А затем я притянул его к себе и поцеловал. Его сухие губы были соленые от слез. Я любил и такие его губы. Я любого его любил. Он лег ко мне на колени головой и свернулся в позу эмбриона, а я сидел, прислонившись спиной к стене, и целовал его лицо, повторяя, что все будет хорошо.
— Я тебя люблю, Антон.
Я не рассчитывал на ответ, потому что он говорил мне это только во время секса всего четыре раза за два года, однако сегодня в нашей жизни, видимо, все поменялось в корне, потому что он ответил:
— И я люблю тебя, Арс.
Мы начали жить дальше так, будто этой первой недели после Рождества не было вовсе. В Россию Антон не поехал, мы сдали билет. Про родителей Антона я больше не говорил.
Я обнимал его во сне, мы готовили по утрам завтрак, ходили на работу, занимались любовью. Антон больше не трахался, нет. Что-то изменилось в наших отношениях после произошедшего, и теперь я понимал, что не только я занимался любовью, но и Антон тоже.
Он собирал кончиками пальцев на моей спине созвездия, целовал кладбище звезд на моих плечах и больше не говорил во время секса, что любит меня. Теперь он говорил это мне перед тем, как я уходил на работу. Иногда говорил, когда я возвращался с нее. Это сочетание из трех слов стало значить для нас по-настоящему, и мы оба это понимали.
Мы снова стали собираться нашей компанией, про наш временный разрыв в канун Рождества ребята не знали. Теперь я увидел всё и всё понял. Вопросов без ответа у меня не осталось. Инфицирован был Тод, Чарльз и Антон. Ввиду постоянных партнеров был инфицирован еще я и Оливер. Я узнал это наверняка через несколько недель, когда получил результаты своего анонимного теста.
Я был уверен, что Льюис и Эммет тоже уже в нашем списке, однако Эммет всеми силами показывал, что он в порядке, и никаких проблем нет, однако тест пообещал сходить и сделать.
О болезни никто не говорил. Мы только видели, что первым начал слабеть иммунитетом Тод, но делали вид, что все в порядке. Все мы, кажется, начали принимать факт того, с чем столкнулись. Что мы попали в русло той самой грядущей эпидемии. Медленной смерти. Геноцида последней четверти двадцатого века среди гомосексуалистов.
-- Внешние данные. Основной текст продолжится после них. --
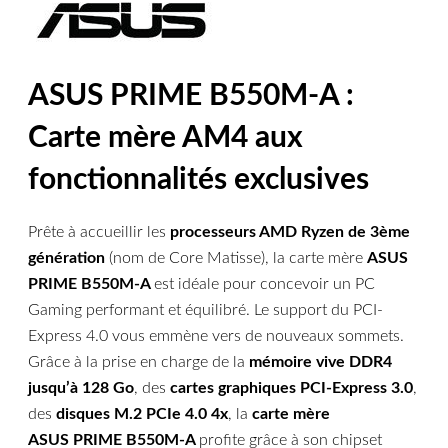
ASUS PRIME B550M-A :
Carte mère AM4 aux
fonctionnalités exclusives
Prête à accueillir les
processeurs AMD Ryzen de 3ème
génération
(nom de Core Matisse), la carte mère
ASUS
PRIME B550M-A
est idéale pour concevoir un PC
Gaming performant et équilibré. Le support du PCI-
Express 4.0 vous emmène vers de nouveaux sommets.
Grâce à la prise en charge de la
mémoire vive DDR4
jusqu’à 128 Go
, des
cartes graphiques PCI-Express 3.0
,
des
disques M.2 PCIe 4.0 4x
, la
carte mère
ASUS PRIME B550M-A
profite grâce à son chipset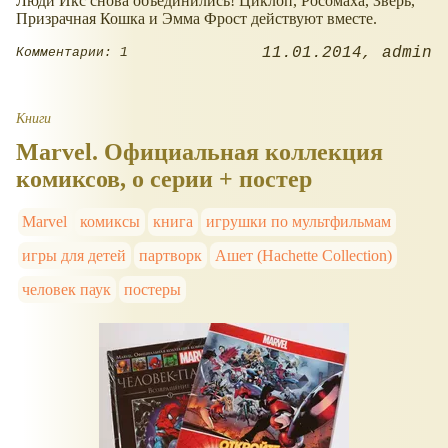
Люди Икс снова объединились! Циклоп, Росомаха, Зверь,
Призрачная Кошка и Эмма Фрост действуют вместе.
11.01.2014
admin
Комментарии: 1
Книги
Marvel. Официальная коллекция
комиксов, о серии + постер
Marvel
комиксы
книга
игрушки по мультфильмам
игры для детей
партворк
Ашет (Hachette Collection)
человек паук
постеры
Мы танцевали, проводили пикники, пели; ребята курили и выпивали. Мы жили. Антон о болезни почти не думал, потому что она его еще пока не тревожила, хотя временами он и начинал гипнотизировать взглядом какую-то точку, полностью погрузившись в себя. Но я был рядом.
Я всегда был рядом, целовал родинку на кончике его носа, переплетал с ним пальцы, всё так же его любил, и временами мне казалось, что я влюблялся в него с каждым днем только сильнее. Как такое возможно? Я не знаю. Я правда не знаю.
Жизнь вошла в нормальное русло, если это можно было так назвать, и я даже успокоился. Совсем немного, правда, но успокоился. А затем случилось то, к чему я не был готов.
— Здравствуй, сын, — поприветствовал меня отец, когда я открыл дверь. У него в руках был букет цветов.
— Мы принесли торт, — подняла мать пакет. — Ты дома один?
— Если ты про Антона, то его нет, он на работе.
И я впервые впустил в дом родителей, с которыми не общался почти пять месяцев. Дома не было вазы, так что цветы пришлось поставить в трехлитровую банку. Я поставил чайник, подал маме нож, чтобы она порезала торт. Ели мы какое-то время молча.